There are two existing types of blanket licensing mechanisms in other areas that might serve as prototypes for the blanket licensing of reproduction of copyrighted journal articles. One is a voluntary type of clearinghouse established by the copyright owners of musical compositions for licensing public performances. The other is a compulsory license plan established by the new copyright statute to permit the use of copyrighted works en masse, upon payment of lump-sum royalties, by CATV systems, jukebox operators, and educational broadcasters. We shall now look at these two types of blanket licensing mechanisms in turn.

A.4.6.2 Voluntary Clearinghouses. Possibilities for establishing a voluntary clearinghouse for the blanket licensing of copyrighted journal articles for reproduction have been under discussion, off and on, for a number of years. The development of an acceptable plan has been found to be beset with many difficulties. Two or three fairly detailed plans have been proposed in outline and put aside as unsatisfactory. The discussions so far have hardly gone beyond attempts to explore some of the possible bases on which such a clearinghouse might be organized and operated, and to expose the difficulties that might be encountered in establishing a workable mechanism.

A.4.6.2.1 ASCAP and BMI as Models. In the discussions referred to above, the clearinghouses operated by the American Society of Composers, Authors and Publishers (ASCAP) and Broadcast Music, Inc. (BMI), have frequently been cited as possible models that might be adaptable for the blanket licensing of reproduction rights in journal articles.

ASCAP is a voluntary membership association of writers and publishers of copyrighted music. It was established to license and enforce the rights of its members collectively in public performances of their music. A few statistics taken from recent reports will indicate the size and effect of its operation. Its membership consists of about 18,500 writers and 5,300 publishers of music. Its catalog of musical compositions is constantly growing, and the number of compositions covered by its licenses (a figure that is not announced) must now be well in excess of a million. Its gross revenues from domestic licenses is now over 80 million dollars per year, and from foreign licenses is over 13 million dollars per year. Its cost of operations in recent years has run to about 19 or 20 per cent of its gross revenues. The remainder of about 80 per cent is distributed among its writer and publisher members under a rather complex formula in which the principal basis for allocation is the estimated number of performances of each member's works.

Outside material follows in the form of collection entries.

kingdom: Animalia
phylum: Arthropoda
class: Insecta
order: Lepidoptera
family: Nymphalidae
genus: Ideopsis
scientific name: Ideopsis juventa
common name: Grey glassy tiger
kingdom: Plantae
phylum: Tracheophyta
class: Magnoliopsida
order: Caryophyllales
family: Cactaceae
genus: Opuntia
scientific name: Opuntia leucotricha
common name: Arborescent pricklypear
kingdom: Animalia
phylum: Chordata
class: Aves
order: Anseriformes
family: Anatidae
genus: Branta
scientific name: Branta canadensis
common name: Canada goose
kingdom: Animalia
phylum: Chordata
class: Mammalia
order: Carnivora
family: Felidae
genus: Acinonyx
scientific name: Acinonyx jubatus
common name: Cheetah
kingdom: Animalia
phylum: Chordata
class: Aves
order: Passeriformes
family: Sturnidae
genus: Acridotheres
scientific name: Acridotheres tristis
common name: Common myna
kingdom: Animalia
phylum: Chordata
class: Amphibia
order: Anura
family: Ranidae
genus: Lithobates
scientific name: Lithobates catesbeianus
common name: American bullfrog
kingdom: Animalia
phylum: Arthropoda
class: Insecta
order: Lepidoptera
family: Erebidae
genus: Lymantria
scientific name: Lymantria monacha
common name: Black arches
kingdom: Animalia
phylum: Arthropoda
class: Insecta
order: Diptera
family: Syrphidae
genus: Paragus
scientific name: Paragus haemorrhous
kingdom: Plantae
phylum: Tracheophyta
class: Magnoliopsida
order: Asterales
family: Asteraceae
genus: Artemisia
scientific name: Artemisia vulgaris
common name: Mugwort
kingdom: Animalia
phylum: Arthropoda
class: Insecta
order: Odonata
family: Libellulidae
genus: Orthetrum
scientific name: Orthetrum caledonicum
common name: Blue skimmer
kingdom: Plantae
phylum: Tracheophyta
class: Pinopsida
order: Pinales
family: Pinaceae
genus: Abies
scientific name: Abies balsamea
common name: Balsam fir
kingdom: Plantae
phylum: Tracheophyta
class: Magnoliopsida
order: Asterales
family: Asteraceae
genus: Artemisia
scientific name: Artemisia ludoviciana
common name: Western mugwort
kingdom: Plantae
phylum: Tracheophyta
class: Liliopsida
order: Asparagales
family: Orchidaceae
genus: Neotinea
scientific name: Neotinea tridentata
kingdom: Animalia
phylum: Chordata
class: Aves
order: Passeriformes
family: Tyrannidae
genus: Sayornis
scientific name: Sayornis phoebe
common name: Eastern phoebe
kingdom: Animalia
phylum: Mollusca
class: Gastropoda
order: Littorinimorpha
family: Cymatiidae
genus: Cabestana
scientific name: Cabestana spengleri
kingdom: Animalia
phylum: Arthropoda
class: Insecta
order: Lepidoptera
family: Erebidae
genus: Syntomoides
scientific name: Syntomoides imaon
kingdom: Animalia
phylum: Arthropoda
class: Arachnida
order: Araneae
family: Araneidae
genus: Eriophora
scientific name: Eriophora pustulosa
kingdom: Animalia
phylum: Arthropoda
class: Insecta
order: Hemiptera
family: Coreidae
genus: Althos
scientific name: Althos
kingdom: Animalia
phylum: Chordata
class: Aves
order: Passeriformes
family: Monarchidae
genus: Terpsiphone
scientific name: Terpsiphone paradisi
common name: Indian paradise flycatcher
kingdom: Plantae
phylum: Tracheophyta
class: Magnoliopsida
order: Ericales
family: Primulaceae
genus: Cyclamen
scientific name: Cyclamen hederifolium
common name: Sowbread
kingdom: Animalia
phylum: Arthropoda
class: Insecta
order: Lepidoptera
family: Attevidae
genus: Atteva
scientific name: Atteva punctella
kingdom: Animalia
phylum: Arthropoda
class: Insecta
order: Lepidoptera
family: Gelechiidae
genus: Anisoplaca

ASCAP issues licenses to a number of different classes of users. The largest users, from which it derives a major portion of its revenues, are the radio and television networks. Other classes of users include local broadcasters, music and dance halls, orchestras and bands, hotels and restaurants, wired music services, business establishments, etc. ASCAP announces periodically a schedule into which its users are divided. As required by consent decrees of the United States District Court for the Southern District of New York, it must license all qualified applicants, all licensees in the same class are charged the same fees, and any licensee or applicant may request the Court to review the fees charged.